Claudia Sheinbaum ha disminuido la polarización y se ha acercado a los empresarios con la clara intención de generar estas condiciones. La propuesta “primeros los pobres por el bien de todos” quiere aterrizarlo en políticas públicas a través de su Plan México: poder adquisitivo de los sectores populares para crear el mercado interno que necesitan los empresarios para invertir. Cerrar importaciones para algunos productos que las fábricas mexicanas puedan volver a producir. Pero aún no está sucediendo. ¿Por qué?
Varios factores, algunos de los cuales escapan al control del gobierno. El nuevo (des) orden mundial generado por Trump provoca incertidumbres paralizantes entre inversionistas en todos lados. Pero comparativamente el fenómeno es aún mayor entre los empresarios mexicanos. La inversión extranjera crece más que la nacional, pero por desgracia representa apenas la séptima parte de la inversión privada del país.
La única manera de salir del entuerto es encontrarse en algún punto a medio camino que represente una economía mixta equilibrada.

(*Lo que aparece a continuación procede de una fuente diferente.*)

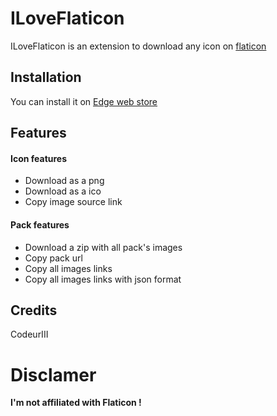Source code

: # ILoveFlaticon

ILoveFlaticon is an extension to download any icon on [flaticon](https://flaticon.com)

## Installation

You can install it on [Edge web store](https://microsoftedge.microsoft.com/addons/detail/i-love-flaticon/cgkdlfeppemkncmeiekennmdgdbbapnd)

## Features

#### Icon features
- Download as a png
- Download as a ico
- Copy image source link

#### Pack features
- Download a zip with all pack's images
- Copy pack url
- Copy all images links
- Copy all images links with json format

## Credits

CodeurIII

# Disclamer

**I'm not affiliated with Flaticon !**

Será el verdadero desafío para Sheinbaum. La diferencia entre hacer un papel simplemente digno (porque lo hará) o convertirse en figura de Estado concretando en verdad una cuarta transformación.
A su favor tiene el enorme capital del apoyo popular y el dominio absoluto del aparato político. En este punto no necesita más medidas de control ni de retórica radical, eso inhibe la inversión. La manera en que se está sacando adelante la reforma judicial, los cambios en el amparo o el combate a la corrupción pueden tener una lógica política para el gobierno pero, sea de percepción o de fondo, no están ayudando para resolver este distanciamiento. No se trata de renunciar a las banderas e ideales, más bien asegurar condiciones para caminar en esa dirección.
Morena tiene asegurada la presidencia para un buen rato, el riesgo es que se haga anodino y solo les alcance para mantenerse allí. La derrama a los pobres ya está inscrita en la Constitución, si la 4T no es capaz de ampliar el pastel de la producción, a la larga tendrá que financiar esa derrama con deuda o con impuestos. Y nada de eso genera condiciones de inversión, más bien lo contrario. En tal caso mantendrá el poder, pero sin transformación real.
Por su parte, los empresarios tendrían que entender que el país ya cambió. Morena gobierna porque hay un agravio y un encono en los sectores populares que tampoco habrá de irse. La disposición de la presidenta ofrece una oportunidad única de encontrar una nueva relación entre poder político y económico. Una que responda al reclamo de una sociedad más equilibrada y la construcción de condiciones para que multitud de empresarios estén dispuestos a arriesgar patrimonio y esfuerzos sin sentirse rehenes de funcionarios y políticos. El desafío es político, sí, pero de cara a la economía.